What you need to do
Pictures stay out. Extract the lines below from the first one through the line with "Page size: 1275x1650.", both included.

Dataset excerpts
=-=-=

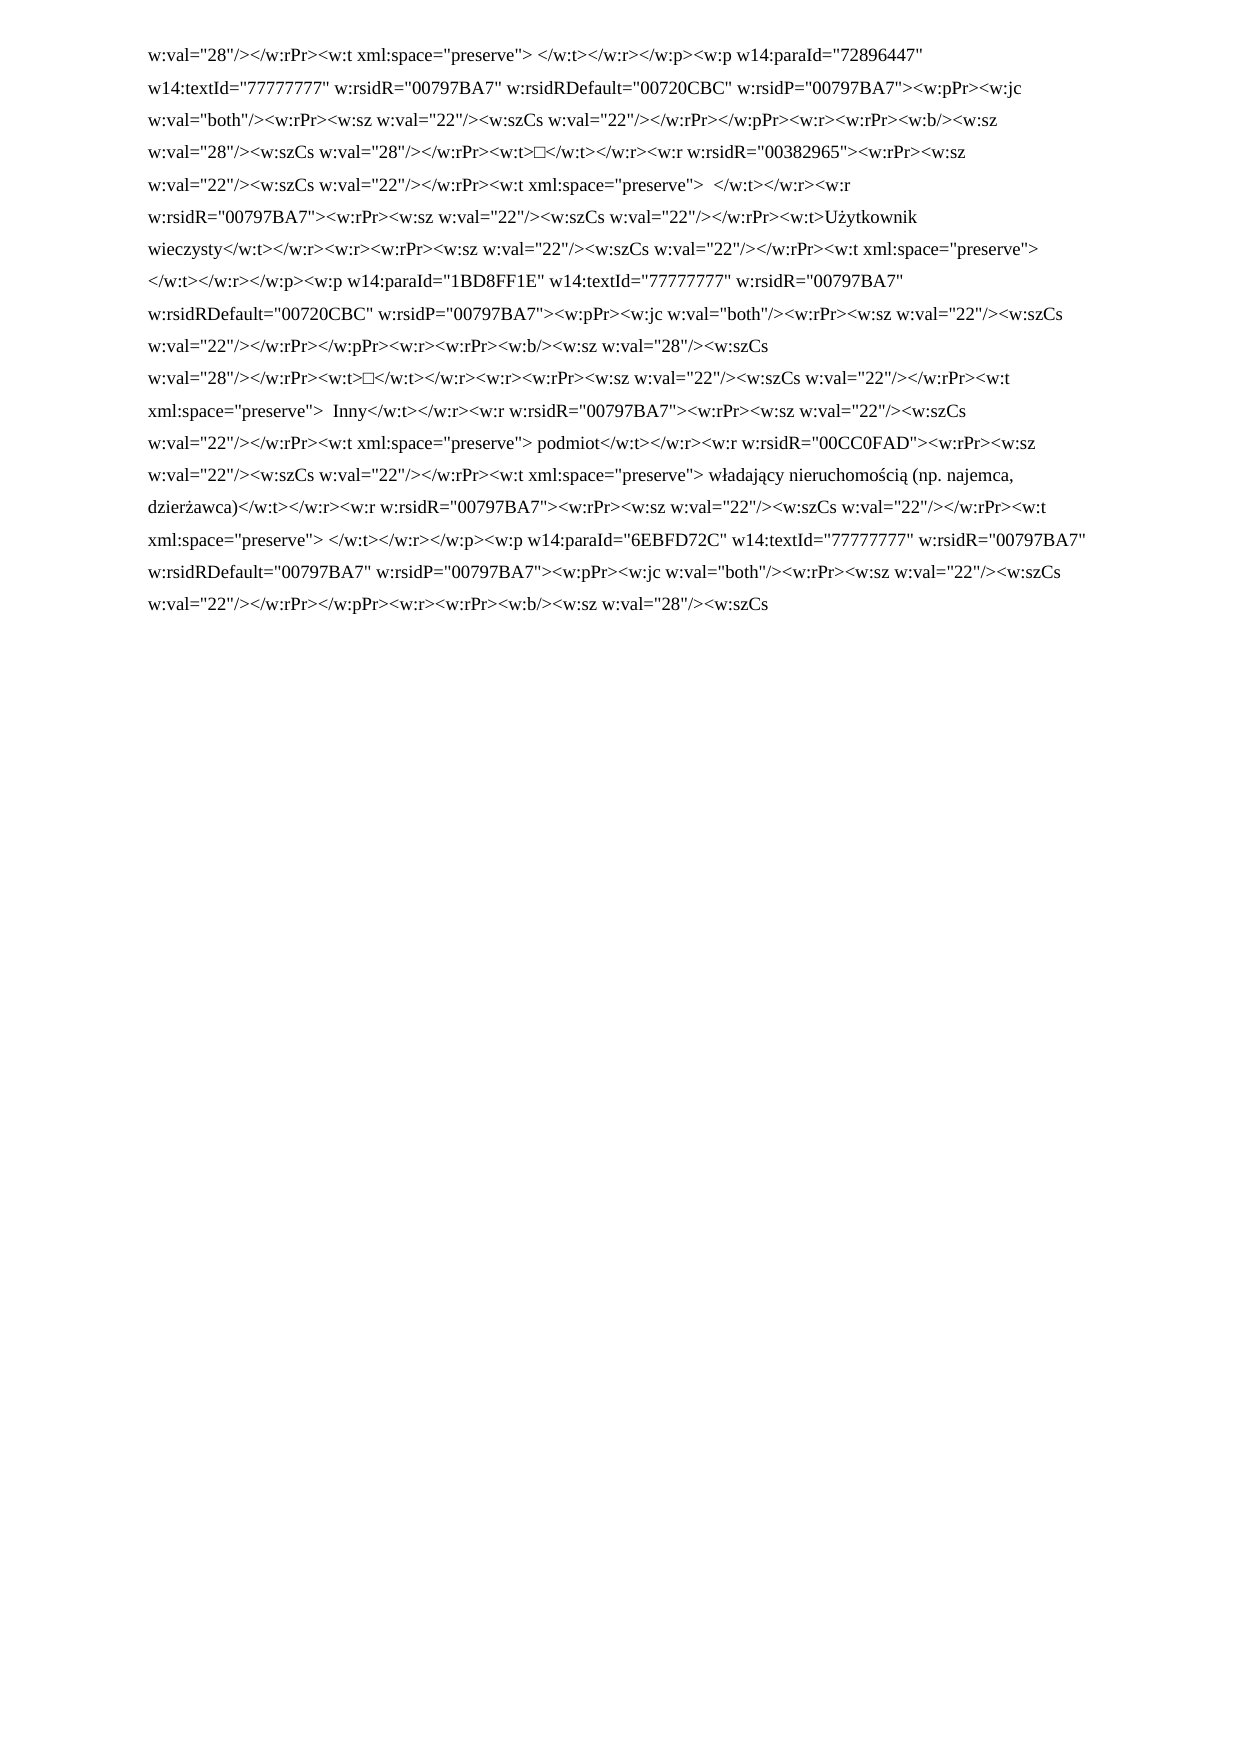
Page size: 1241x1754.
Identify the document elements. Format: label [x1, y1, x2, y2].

text [148, 44, 1107, 615]
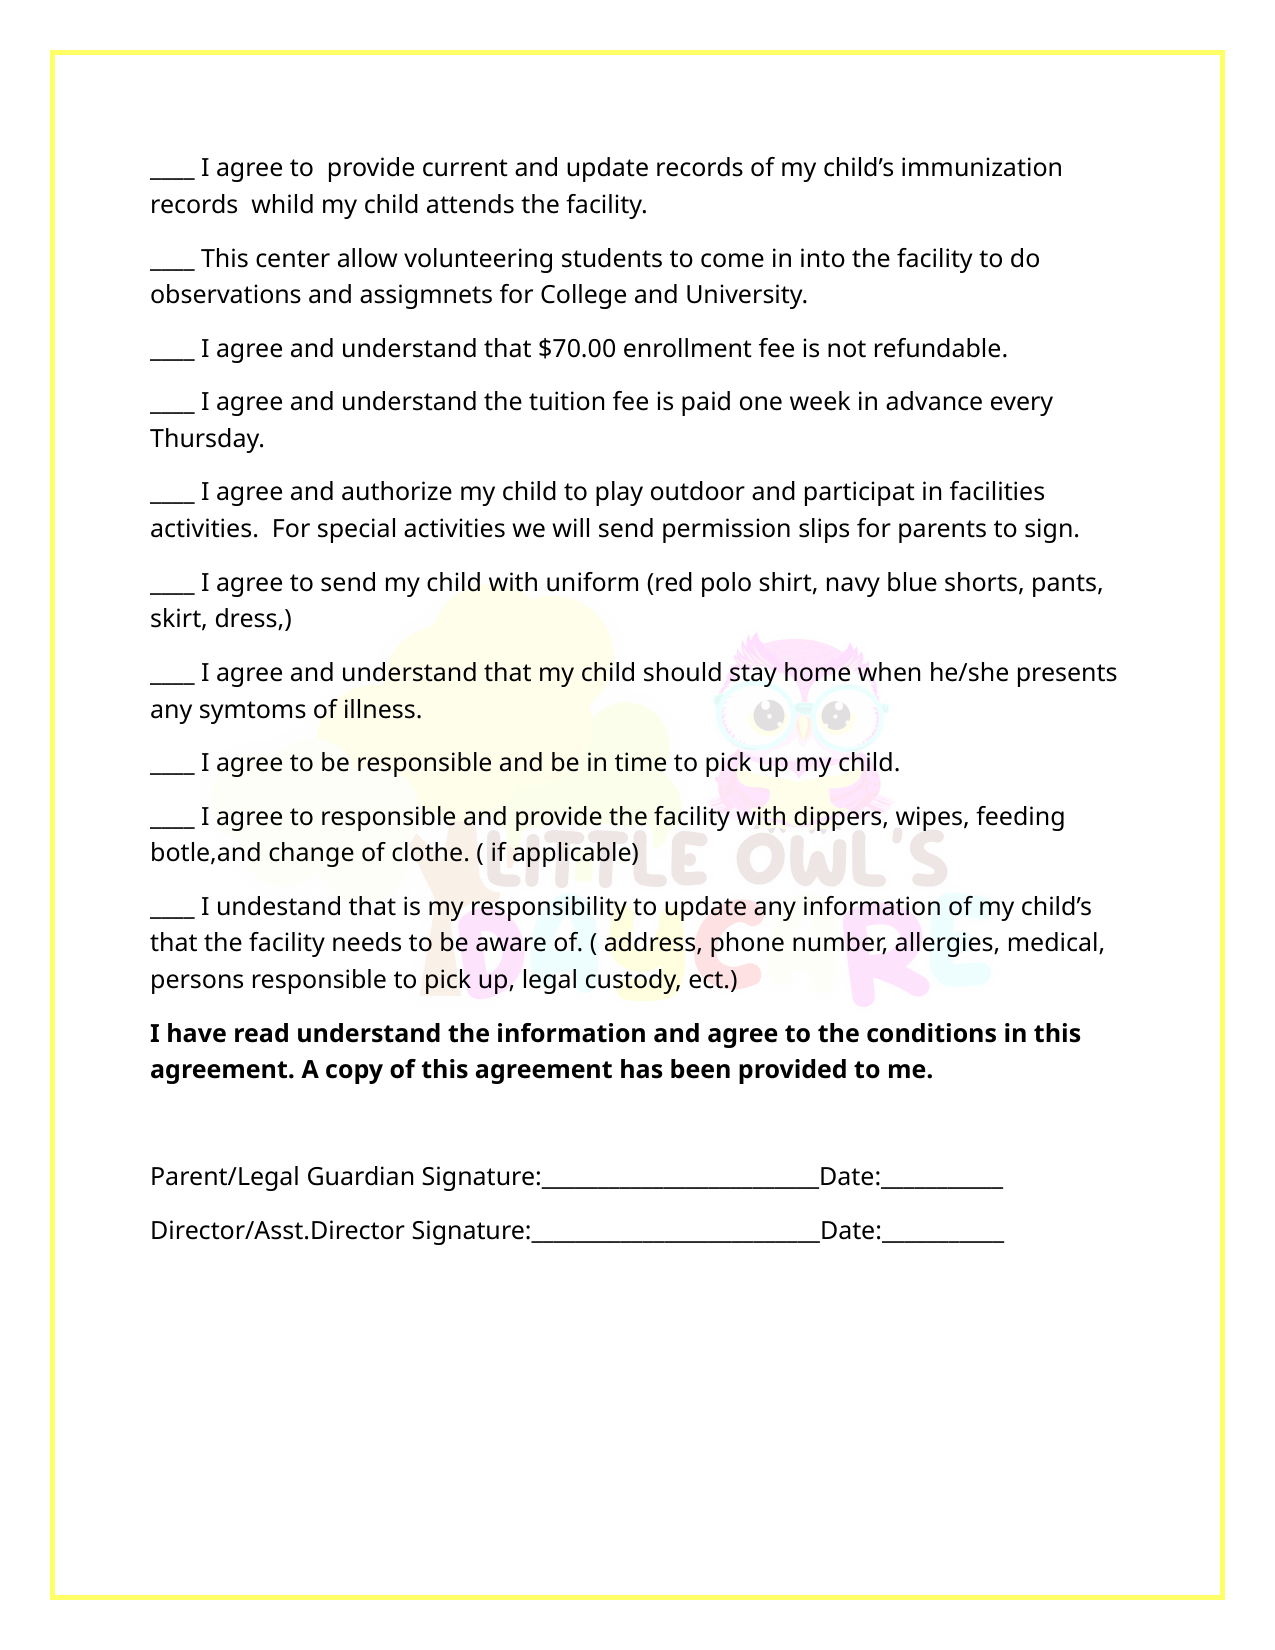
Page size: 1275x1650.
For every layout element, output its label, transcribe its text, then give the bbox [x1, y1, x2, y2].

text Parent/Legal Guardian Signature:_________________________Date:___________ [150, 1159, 1125, 1193]
text ____ I agree and authorize my child to play outdoor and participat in facilities activities. For special activities we will send permission slips for parents to sign. [150, 474, 1125, 545]
text ____ I agree to responsible and provide the facility with dippers, wipes, feeding botle,and change of clothe. ( if applicable) [150, 798, 1125, 869]
text ____ I agree to send my child with uniform (red polo shirt, navy blue shorts, pants, skirt, dress,) [150, 564, 1125, 635]
text I have read understand the information and agree to the conditions in this agreement. A copy of this agreement has been provided to me. [150, 1015, 1125, 1086]
text ____ I agree and understand the tuition fee is paid one week in advance every Thursday. [150, 384, 1125, 455]
text ____ I agree and understand that my child should stay home when he/she presents any symtoms of illness. [150, 654, 1125, 725]
text ____ This center allow volunteering students to come in into the facility to do observations and assigmnets for College and University. [150, 240, 1125, 311]
text ____ I undestand that is my responsibility to update any information of my child’s that the facility needs to be aware of. ( address, phone number, allergies, medical, persons responsible to pick up, legal custody, ect.) [150, 888, 1125, 996]
text ____ I agree to be responsible and be in time to pick up my child. [150, 745, 1125, 779]
text Director/Asst.Director Signature:__________________________Date:___________ [150, 1212, 1125, 1246]
text ____ I agree to provide current and update records of my child’s immunization records whild my child attends the facility. [150, 150, 1125, 221]
text ____ I agree and understand that $70.00 enrollment fee is not refundable. [150, 330, 1125, 364]
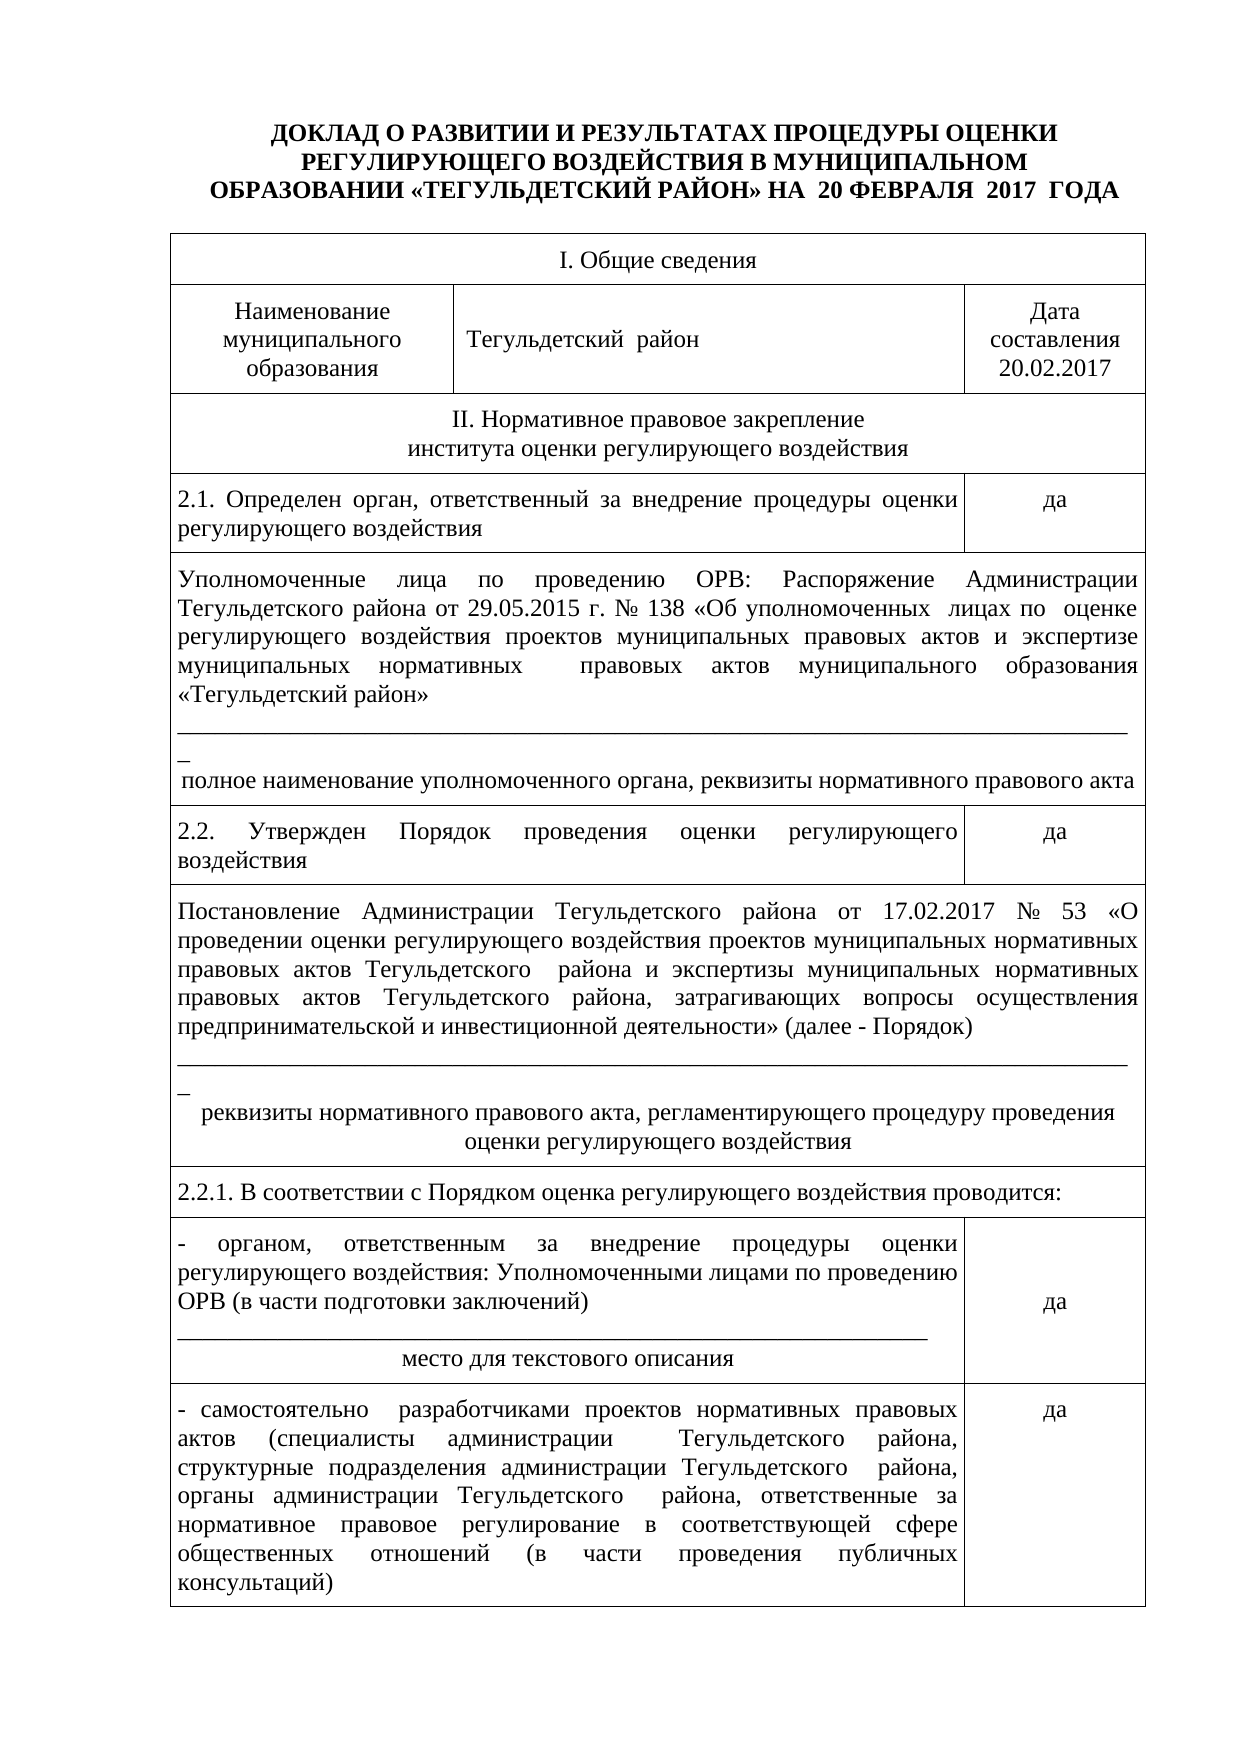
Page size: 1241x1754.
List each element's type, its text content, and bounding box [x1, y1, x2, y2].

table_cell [171, 1384, 964, 1606]
table_cell да [965, 1218, 1145, 1383]
table_cell Тегульдетский район [454, 285, 964, 393]
text ОБРАЗОВАНИИ «ТЕГУЛЬДЕТСКИЙ РАЙОН» НА 20 ФЕВРАЛЯ 2017 ГОДА [177, 176, 1152, 204]
table_cell да [965, 1384, 1145, 1606]
table_cell Дата составления 20.02.2017 [965, 285, 1145, 393]
table_header I. Общие сведения [171, 234, 1145, 284]
text РЕГУЛИРУЮЩЕГО ВОЗДЕЙСТВИЯ В МУНИЦИПАЛЬНОМ [177, 147, 1152, 176]
table_cell да [965, 806, 1145, 884]
table_cell Наименование муниципального образования [171, 285, 453, 393]
table_cell II. Нормативное правовое закрепление института оценки регулирующего воздействия [171, 394, 1145, 472]
table_cell 2.2.1. В соответствии с Порядком оценка регулирующего воздействия проводится: [171, 1167, 1145, 1217]
table_cell Постановление Администрации Тегульдетского района от 17.02.2017 № 53 «О проведении оценки регулирующего воздействия проектов муниципальных нормативных правовых актов Тегульдетского района и экспертизы муниципальных нормативных правовых актов Тегульдетского района, затрагивающих вопросы осуществления предпринимательской и инвестиционной деятельности» (далее - Порядок) _____________________________________________________________________________ реквизиты нормативного правового акта, регламентирующего процедуру проведения оценки регулирующего воздействия [171, 885, 1145, 1166]
table_cell Уполномоченные лица по проведению ОРВ: Распоряжение Администрации Тегульдетского района от 29.05.2015 г. № 138 «Об уполномоченных лицах по оценке регулирующего воздействия проектов муниципальных правовых актов и экспертизе муниципальных нормативных правовых актов муниципального образования «Тегульдетский район» _____________________________________________________________________________ полное наименование уполномоченного органа, реквизиты нормативного правового акта [171, 553, 1145, 804]
table_cell 2.2. Утвержден Порядок проведения оценки регулирующего воздействия [171, 806, 964, 884]
text ДОКЛАД О РАЗВИТИИ И РЕЗУЛЬТАТАХ ПРОЦЕДУРЫ ОЦЕНКИ [177, 118, 1152, 147]
table_cell - органом, ответственным за внедрение процедуры оценки регулирующего воздействия: Уполномоченными лицами по проведению ОРВ (в части подготовки заключений) ____________________________________________________________ место для текстового описания [171, 1218, 964, 1383]
table_cell да [965, 474, 1145, 552]
table_cell 2.1. Определен орган, ответственный за внедрение процедуры оценки регулирующего воздействия [171, 474, 964, 552]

=-=-=

Response
Page size: 1241x1754.
Identify the document elements. Format: label [x1, y1, x2, y2].

text [148, 44, 1107, 615]
Page size: 1275x1650.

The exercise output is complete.